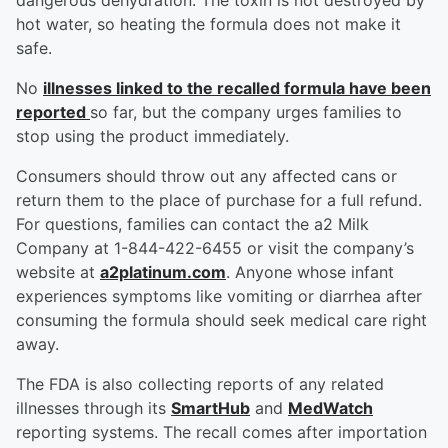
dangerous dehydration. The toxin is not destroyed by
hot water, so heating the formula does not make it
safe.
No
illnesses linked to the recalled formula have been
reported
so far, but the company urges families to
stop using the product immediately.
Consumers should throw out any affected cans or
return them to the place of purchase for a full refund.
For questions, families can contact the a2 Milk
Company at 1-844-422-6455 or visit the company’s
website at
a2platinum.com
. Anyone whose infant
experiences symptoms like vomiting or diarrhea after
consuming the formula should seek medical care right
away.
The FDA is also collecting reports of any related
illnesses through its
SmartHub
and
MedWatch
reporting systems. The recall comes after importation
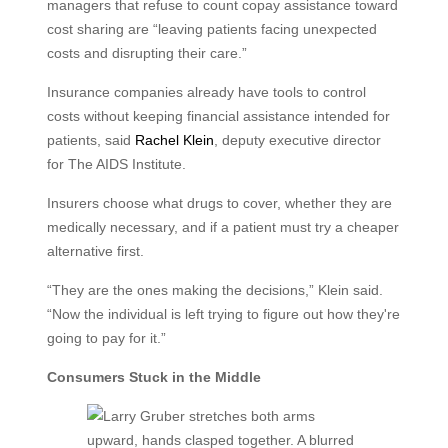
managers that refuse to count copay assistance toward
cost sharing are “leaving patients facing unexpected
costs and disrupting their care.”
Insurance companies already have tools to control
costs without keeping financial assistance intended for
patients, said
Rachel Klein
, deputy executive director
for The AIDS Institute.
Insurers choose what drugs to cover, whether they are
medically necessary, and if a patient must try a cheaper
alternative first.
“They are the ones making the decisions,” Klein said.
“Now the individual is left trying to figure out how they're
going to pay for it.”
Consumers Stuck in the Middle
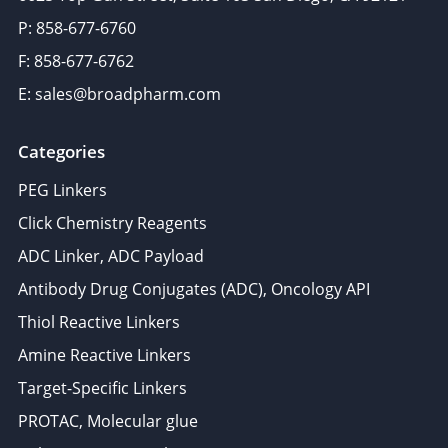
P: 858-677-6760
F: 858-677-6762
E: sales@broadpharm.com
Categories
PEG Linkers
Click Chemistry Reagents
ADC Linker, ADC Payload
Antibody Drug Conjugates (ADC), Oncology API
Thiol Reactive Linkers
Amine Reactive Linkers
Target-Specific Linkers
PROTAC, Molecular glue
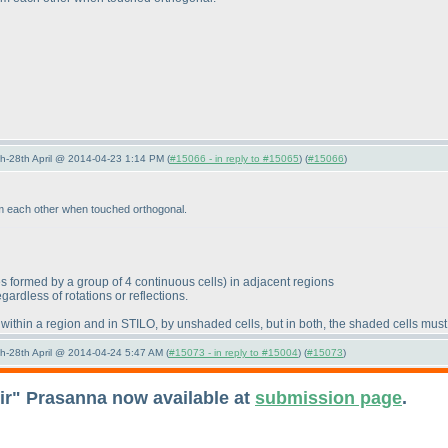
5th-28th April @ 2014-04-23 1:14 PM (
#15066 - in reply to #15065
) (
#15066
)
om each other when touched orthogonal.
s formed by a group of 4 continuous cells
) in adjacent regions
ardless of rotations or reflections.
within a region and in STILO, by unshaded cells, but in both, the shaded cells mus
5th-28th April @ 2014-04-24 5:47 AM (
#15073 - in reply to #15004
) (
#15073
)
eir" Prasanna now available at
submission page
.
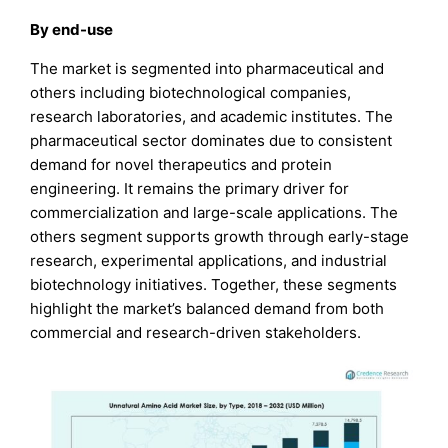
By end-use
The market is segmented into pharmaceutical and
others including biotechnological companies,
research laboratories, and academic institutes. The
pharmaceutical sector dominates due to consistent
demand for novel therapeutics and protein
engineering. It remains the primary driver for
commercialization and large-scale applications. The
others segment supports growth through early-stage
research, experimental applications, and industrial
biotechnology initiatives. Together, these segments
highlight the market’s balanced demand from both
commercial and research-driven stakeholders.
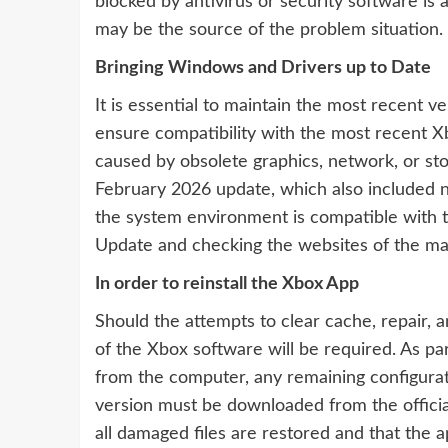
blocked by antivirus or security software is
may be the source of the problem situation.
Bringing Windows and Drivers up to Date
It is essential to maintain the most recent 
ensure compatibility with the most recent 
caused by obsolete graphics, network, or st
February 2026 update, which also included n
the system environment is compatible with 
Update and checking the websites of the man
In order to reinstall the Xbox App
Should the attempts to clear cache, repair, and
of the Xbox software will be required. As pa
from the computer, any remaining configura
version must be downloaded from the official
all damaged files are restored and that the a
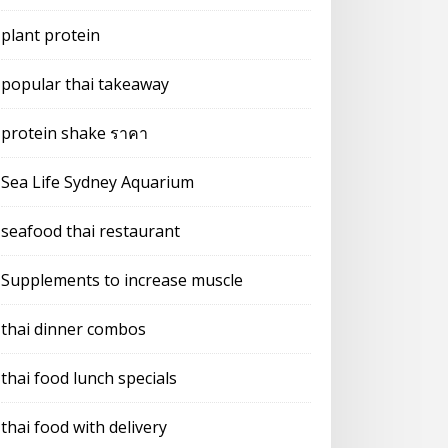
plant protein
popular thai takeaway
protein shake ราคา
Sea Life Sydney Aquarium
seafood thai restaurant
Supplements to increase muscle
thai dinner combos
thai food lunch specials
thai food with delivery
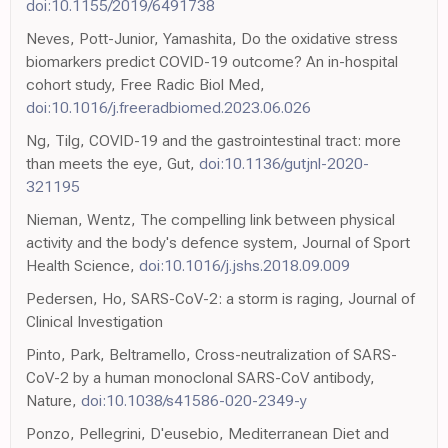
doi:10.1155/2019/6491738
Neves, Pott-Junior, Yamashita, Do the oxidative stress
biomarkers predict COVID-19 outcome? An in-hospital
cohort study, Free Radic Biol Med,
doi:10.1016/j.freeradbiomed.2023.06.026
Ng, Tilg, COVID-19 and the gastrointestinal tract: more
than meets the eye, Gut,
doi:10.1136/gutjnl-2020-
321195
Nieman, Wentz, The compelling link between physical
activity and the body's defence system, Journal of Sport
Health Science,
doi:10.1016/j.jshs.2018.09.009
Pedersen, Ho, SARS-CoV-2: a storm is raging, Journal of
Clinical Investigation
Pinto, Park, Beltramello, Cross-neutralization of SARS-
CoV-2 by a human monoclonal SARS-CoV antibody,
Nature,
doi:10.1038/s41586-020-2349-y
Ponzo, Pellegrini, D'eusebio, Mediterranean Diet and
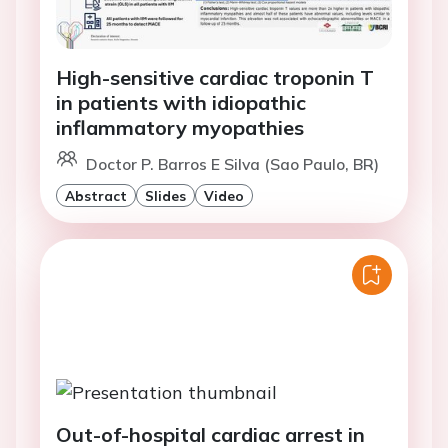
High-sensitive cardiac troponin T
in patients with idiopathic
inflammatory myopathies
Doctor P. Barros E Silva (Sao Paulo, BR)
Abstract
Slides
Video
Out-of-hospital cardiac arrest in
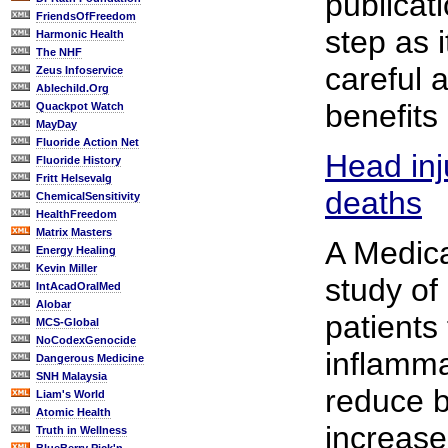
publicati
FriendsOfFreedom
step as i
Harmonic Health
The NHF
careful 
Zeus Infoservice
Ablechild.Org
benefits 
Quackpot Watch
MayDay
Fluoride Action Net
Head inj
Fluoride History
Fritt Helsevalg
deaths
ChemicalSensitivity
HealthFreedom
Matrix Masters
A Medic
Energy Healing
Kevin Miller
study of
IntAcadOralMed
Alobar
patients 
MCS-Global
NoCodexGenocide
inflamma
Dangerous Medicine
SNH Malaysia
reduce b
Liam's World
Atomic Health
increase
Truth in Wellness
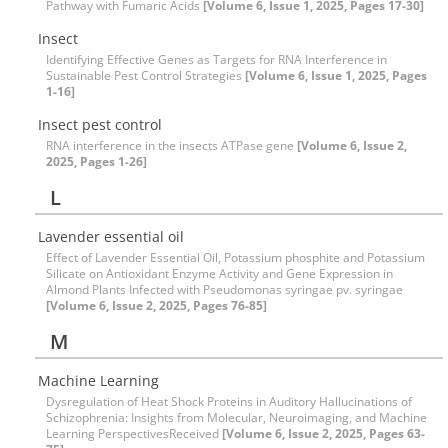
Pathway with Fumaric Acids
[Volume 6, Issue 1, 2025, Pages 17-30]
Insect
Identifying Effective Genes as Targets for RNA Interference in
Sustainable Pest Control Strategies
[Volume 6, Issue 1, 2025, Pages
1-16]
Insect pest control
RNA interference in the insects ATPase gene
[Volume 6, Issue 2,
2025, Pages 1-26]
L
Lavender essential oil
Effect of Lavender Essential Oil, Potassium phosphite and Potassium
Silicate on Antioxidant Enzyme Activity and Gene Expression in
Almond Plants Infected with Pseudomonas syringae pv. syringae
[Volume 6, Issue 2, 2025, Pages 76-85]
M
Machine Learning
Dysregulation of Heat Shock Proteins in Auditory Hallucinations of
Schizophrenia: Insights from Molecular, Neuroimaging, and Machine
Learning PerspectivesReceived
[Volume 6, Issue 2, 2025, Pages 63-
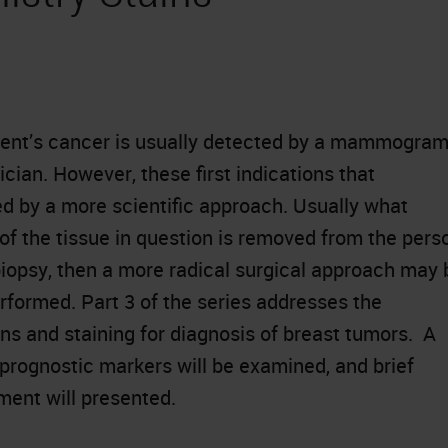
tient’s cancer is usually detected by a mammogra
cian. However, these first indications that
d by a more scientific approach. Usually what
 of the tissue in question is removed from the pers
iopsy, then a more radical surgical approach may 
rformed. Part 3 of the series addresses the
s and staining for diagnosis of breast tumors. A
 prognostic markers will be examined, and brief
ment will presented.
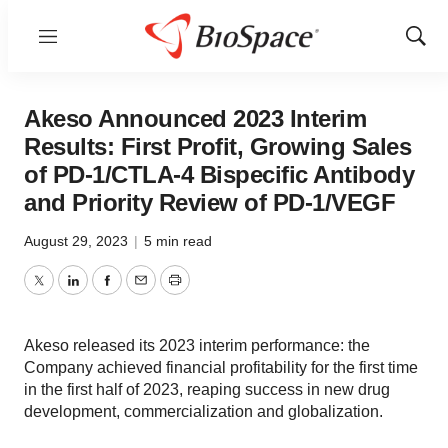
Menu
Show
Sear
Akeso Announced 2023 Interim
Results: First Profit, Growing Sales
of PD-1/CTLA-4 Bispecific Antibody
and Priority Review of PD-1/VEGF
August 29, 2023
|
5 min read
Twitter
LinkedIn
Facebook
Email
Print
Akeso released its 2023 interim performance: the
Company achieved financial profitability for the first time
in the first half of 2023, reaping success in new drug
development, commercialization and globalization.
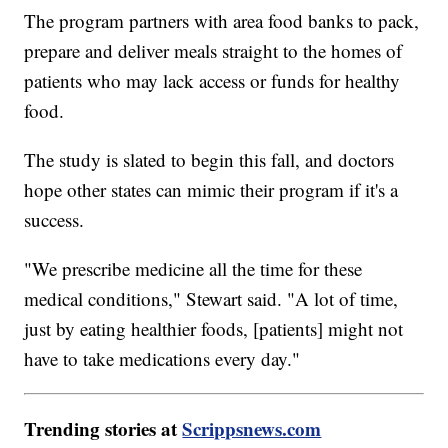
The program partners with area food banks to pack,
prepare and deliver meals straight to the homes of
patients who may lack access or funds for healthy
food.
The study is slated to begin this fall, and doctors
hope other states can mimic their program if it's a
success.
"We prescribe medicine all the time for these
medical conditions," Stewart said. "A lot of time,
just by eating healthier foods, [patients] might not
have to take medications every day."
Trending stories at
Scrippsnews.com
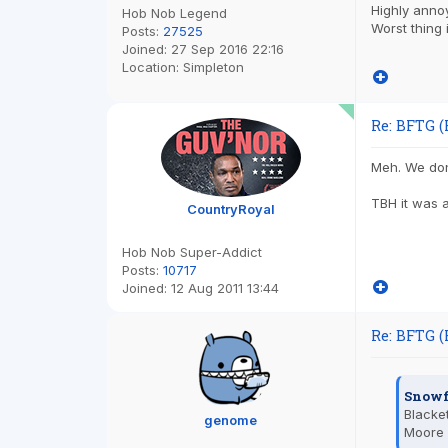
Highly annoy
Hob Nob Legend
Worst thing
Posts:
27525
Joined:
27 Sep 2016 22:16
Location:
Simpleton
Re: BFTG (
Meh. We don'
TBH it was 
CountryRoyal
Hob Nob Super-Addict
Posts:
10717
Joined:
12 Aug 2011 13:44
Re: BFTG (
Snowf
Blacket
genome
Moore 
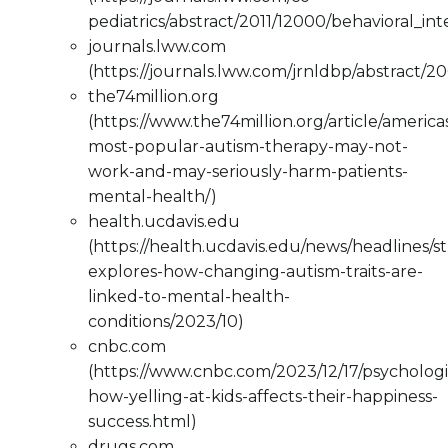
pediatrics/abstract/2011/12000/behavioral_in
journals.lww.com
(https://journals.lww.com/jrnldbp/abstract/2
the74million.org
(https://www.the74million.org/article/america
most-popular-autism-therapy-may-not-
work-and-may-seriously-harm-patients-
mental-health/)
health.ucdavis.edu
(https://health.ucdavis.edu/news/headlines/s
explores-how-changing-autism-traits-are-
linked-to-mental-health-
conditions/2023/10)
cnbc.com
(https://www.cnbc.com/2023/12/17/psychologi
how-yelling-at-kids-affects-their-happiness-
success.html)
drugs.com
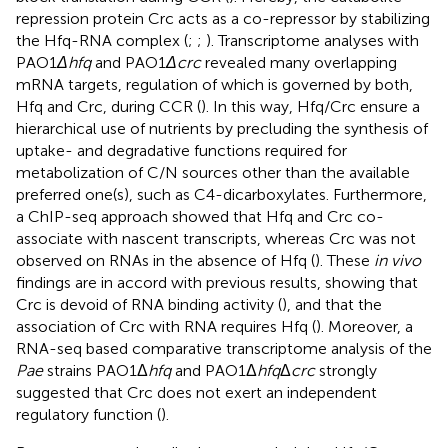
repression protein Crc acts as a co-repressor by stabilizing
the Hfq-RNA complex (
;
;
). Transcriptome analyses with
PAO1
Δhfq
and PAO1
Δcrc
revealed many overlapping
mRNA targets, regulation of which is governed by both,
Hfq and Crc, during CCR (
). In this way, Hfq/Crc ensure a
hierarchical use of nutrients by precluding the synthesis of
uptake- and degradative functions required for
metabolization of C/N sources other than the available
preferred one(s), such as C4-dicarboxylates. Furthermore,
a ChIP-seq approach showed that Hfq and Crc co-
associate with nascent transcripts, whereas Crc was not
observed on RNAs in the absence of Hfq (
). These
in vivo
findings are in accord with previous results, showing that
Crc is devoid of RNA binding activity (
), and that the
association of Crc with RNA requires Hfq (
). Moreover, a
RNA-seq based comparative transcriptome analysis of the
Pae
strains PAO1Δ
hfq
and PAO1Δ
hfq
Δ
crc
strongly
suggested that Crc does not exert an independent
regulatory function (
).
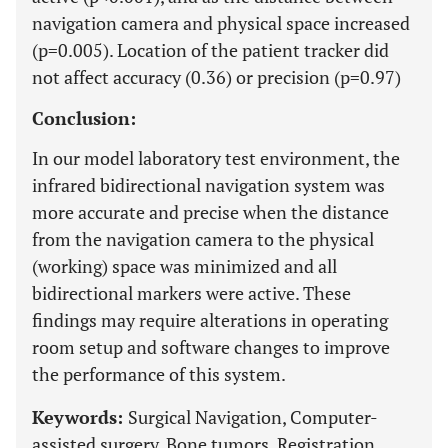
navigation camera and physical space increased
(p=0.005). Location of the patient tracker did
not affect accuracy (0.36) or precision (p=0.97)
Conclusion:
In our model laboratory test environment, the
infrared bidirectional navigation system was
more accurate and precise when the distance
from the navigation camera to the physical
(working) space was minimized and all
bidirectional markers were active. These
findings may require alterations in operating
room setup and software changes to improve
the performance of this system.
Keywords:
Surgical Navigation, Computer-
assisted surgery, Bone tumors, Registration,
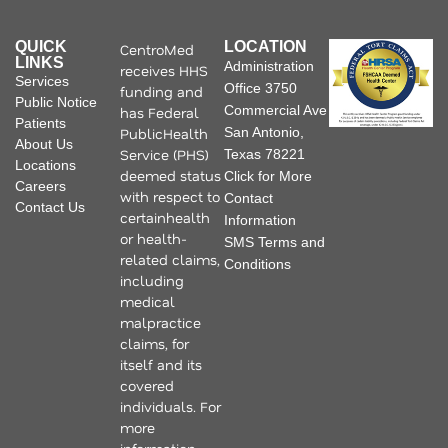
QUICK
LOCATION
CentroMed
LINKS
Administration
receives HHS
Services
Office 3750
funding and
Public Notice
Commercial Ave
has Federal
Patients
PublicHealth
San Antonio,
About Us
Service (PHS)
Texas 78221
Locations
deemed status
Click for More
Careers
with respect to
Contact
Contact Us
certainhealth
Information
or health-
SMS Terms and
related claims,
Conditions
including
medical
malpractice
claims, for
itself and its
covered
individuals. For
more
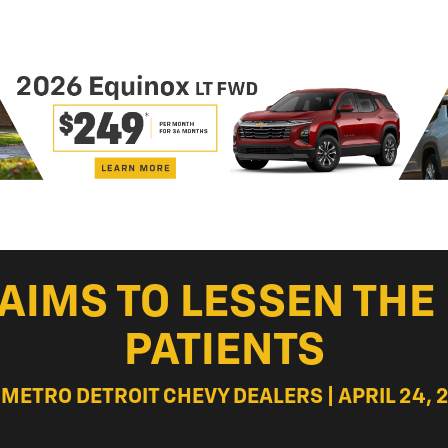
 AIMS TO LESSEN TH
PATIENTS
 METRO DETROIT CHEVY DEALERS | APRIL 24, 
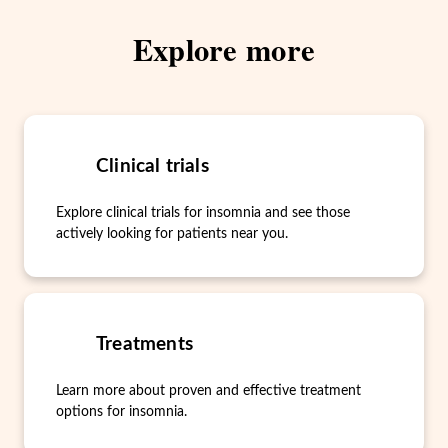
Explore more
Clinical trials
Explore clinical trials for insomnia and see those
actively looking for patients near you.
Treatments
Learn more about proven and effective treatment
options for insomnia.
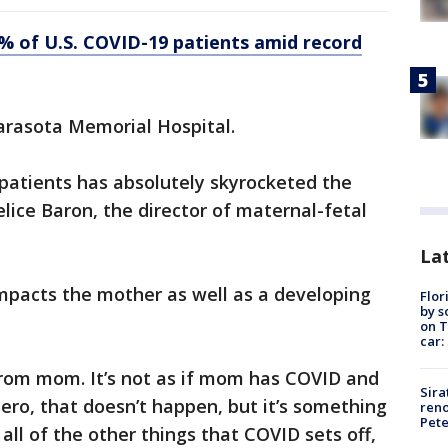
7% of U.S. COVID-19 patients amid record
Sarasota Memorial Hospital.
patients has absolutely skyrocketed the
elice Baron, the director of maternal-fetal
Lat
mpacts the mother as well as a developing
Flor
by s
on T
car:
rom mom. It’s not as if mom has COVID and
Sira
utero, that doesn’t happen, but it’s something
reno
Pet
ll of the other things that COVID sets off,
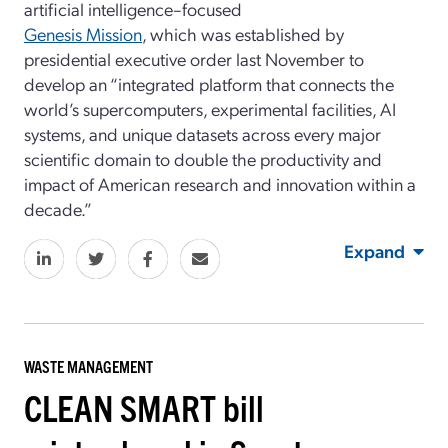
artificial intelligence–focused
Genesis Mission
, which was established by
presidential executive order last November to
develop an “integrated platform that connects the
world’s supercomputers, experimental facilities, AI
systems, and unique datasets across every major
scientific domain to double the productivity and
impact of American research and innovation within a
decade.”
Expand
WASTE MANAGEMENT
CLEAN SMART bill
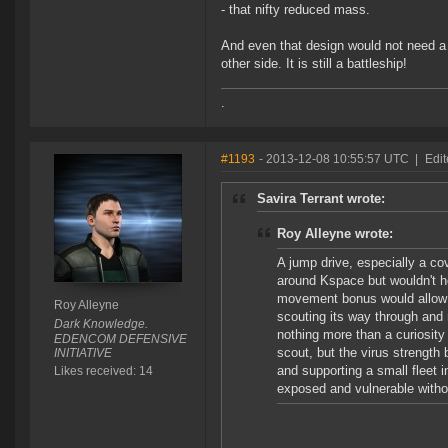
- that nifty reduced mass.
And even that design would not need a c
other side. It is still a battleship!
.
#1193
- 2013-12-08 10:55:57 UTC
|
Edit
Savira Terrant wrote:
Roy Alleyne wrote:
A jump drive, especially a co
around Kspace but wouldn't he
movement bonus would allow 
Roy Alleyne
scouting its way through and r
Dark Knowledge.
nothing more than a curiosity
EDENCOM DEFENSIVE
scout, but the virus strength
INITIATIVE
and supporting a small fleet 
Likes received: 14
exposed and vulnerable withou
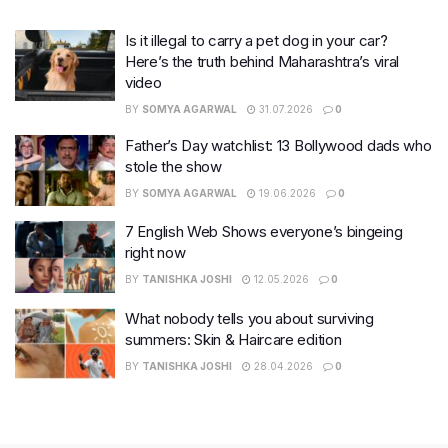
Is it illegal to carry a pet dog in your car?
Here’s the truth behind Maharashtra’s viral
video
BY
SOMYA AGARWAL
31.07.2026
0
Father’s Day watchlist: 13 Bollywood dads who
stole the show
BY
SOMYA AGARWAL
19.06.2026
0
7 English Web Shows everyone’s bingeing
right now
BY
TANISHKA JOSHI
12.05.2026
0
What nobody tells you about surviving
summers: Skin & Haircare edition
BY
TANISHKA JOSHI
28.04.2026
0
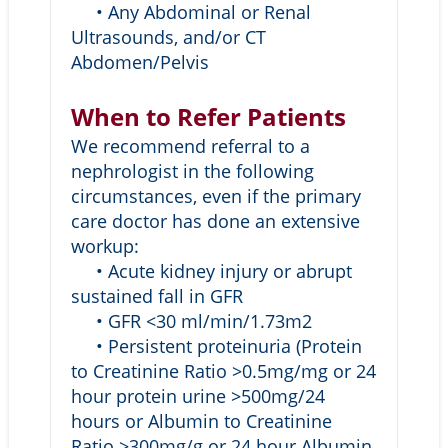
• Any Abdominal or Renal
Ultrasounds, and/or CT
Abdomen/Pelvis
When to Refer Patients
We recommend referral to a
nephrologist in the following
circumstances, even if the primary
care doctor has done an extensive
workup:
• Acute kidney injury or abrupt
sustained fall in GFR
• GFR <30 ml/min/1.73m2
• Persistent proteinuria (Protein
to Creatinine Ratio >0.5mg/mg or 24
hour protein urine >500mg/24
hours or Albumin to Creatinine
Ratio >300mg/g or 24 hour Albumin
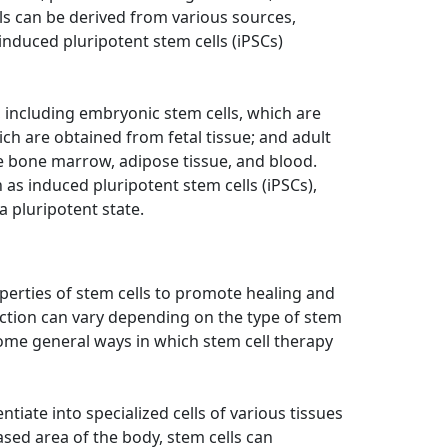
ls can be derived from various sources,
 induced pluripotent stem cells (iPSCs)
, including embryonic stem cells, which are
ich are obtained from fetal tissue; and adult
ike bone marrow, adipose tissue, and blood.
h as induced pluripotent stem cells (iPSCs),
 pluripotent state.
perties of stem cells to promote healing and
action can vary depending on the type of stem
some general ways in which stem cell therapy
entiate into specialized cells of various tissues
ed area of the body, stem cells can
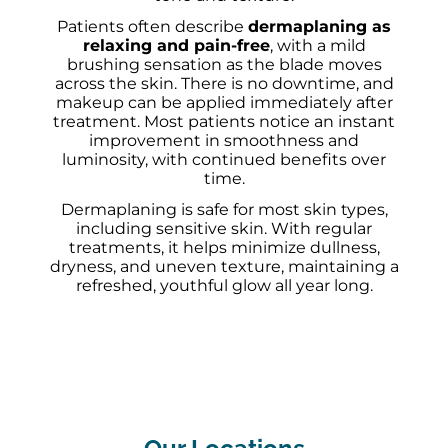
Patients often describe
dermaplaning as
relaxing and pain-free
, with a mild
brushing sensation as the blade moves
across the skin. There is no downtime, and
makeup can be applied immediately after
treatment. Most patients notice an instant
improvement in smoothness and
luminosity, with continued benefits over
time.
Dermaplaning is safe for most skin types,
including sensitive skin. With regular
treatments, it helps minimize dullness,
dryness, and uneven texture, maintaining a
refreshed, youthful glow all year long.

-.-.-

### Required action
In the lines above, find the word "reply" and copy each line that contains it.

### Output of the task
#15066 - in reply to #15065
#15073 - in reply to #15004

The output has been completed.